A partir de notre pratique clinique auprès de patients « déments type Alzheimer » et en lien avec les problématiques narcissiques de la clinique plus générale, nous sommes enclins à faire l’hypothèse aussi d’une situation de triangulation oedipienne qui n’aurait pas pu jouer son rôle de véritable organisateur de la structuration psychique ou alors peut-être sur des bases narcissiques différentes ? Un défaut de l’intériorisation de l’objet primaire ? La démence nous interroge également sur la problématique universelle de la perte.

La clinique démentielle telle que les patients me l’ont enseignée instaure le modèle d’une présence physique et psychique suffisamment solide pour aider le patient à se confronter à lui-même, sans être seul. Nous voici, maintenant, raccordé à la clinique générale du vieillir, à savoir la question de la solitude. Le sentiment de solitude suppose une vie intérieure, c’est-à-dire un narcissisme suffisamment solide pour s’adapter aux différentes tempêtes de la vie (crises).

Qu’en est-il de la solitude dans la démence ? Fuite en avant, dénuement, ou encore réponse introuvable du côté du sujet dément marquée par un désintérêt apparent pour le monde extérieur ?

Cela ré-interroge les aspects positifs et négatifs de la solitude. Au plan psychologique, c’est toute la question de l’identité et de la permanence du Moi (comme instance psychique) et de l’objet qui sont en jeu.
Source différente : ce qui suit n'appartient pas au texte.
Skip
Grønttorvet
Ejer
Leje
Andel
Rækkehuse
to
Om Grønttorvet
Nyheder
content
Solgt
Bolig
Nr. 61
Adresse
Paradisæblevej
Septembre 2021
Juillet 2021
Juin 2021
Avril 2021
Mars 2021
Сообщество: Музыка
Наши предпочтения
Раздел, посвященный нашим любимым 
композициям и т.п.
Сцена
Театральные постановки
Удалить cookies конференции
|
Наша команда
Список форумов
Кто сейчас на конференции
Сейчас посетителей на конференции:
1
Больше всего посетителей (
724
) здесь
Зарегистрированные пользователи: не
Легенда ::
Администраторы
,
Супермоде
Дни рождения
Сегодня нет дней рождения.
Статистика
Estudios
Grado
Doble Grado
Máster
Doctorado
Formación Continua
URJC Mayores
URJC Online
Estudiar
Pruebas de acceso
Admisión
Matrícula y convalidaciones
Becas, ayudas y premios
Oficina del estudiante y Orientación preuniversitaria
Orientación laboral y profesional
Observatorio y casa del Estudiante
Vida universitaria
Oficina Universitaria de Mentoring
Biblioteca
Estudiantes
Ce phénomène psychologique fondamental que représente le sentiment de solitude, a été étudié par D.W. Winnicott (1958) sous le concept de «capacité d’être seul». Mais ce moment de maturation psychique de la capacité d’être seul se fait d’abord en présence de quelqu’un « là où pas là », et c’est ce qui nous intéresse dans cette perspective théorique.
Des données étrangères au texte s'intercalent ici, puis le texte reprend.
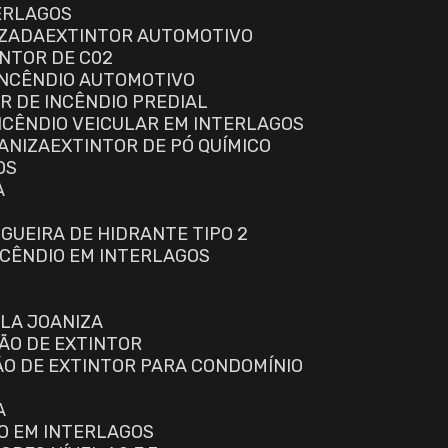
ERLAGOS
IZADA
EXTINTOR AUTOMOTIVO
INTOR DE C02
 INCÊNDIO AUTOMOTIVO
OR DE INCÊNDIO PREDIAL
INCÊNDIO VEICULAR EM INTERLAGOS
OANIZA
EXTINTOR DE PÓ QUÍMICO
OS
A
NGUEIRA DE HIDRANTE TIPO 2
INCÊNDIO EM INTERLAGOS
ILA JOANIZA
ÃO DE EXTINTOR
ÃO DE EXTINTOR PARA CONDOMÍNIO
A
IO EM INTERLAGOS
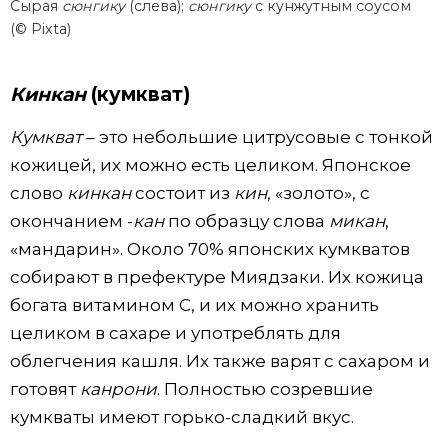
Сырая
сюнгику
(слева);
сюнгику
с кунжутным соусом
(© Pixta)
Кинкан
(кумкват)
Кумкват
– это небольшие цитрусовые с тонкой
кожицей, их можно есть целиком. Японское
слово
кинкан
состоит из
кин
, «золото», с
окончанием -
кан
по образцу слова
микан
,
«мандарин». Около 70% японских кумкватов
собирают в префектуре Миядзаки. Их кожица
богата витамином С, и их можно хранить
целиком в сахаре и употреблять для
облегчения кашля. Их также варят с сахаром и
готовят
канрони
. Полностью созревшие
кумкваты имеют горько-сладкий вкус.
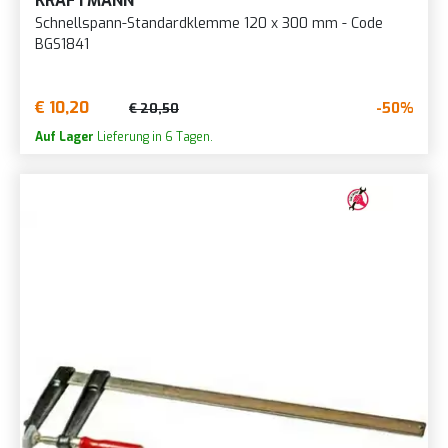
KRAFTMANN
Schnellspann-Standardklemme 120 x 300 mm - Code
BGS1841
€ 10,20
-50%
€ 20,50
Auf Lager
Lieferung in 6 Tagen.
D.W. Winnicott (1954), distingue cette attitude de l’état de repli, mécanisme de défense qui implique une attente de persécution, et les aspects positifs de l’aptitude à être seul, qui est un des signes importants de la maturité du développement affectif : «la capacité d’être seul». Il se réfère aussi au concept de « relation anaclitique » de S. Freud (1914), et s’appuie sur l’observation au cours de la cure psychanalytique, séance silencieuse qui «constitue en fait pour le patient un aboutissement» et n’est pas une attitude de résistance. Ce concept est en relation étroite avec la maturité affective, mais le fondement de l’aptitude à être seul est paradoxal puisque c’est la capacité d’être seul en présence de quelqu’un.

La capacité d’être seul est fondée sur des expériences diverses. Pour décrire ce type de relation positiveentre le petit enfant et sa mère, D.W. Winnicott forge le terme de «relation au moi» (ego relatedness).

La capacité d’être seul en présence de l’autre explicite le sens du sentiment de solitude tel qu’il se donne à voir dans les réactions psychologiques face au vieillissement. Il s’agit du sentiment positif d’un certain degré de solitude sans se sentir seul, car le monde interne est suffisamment peuplé d’une vie intérieure et avec le sentiment de continuer de pouvoir créer des liens. La clinique de la démence montre, au contraire, un sentiment de solitude négativement vécu, sur le mode de l’angoisse de l’abandon, avec le sentiment extrême de perte de soi. La démence comme psychopathologie du vieillissement est une interrogation sur la perte, perte de soi et perte de l’objet, jusqu’à la perte du lien, voire au non-sens.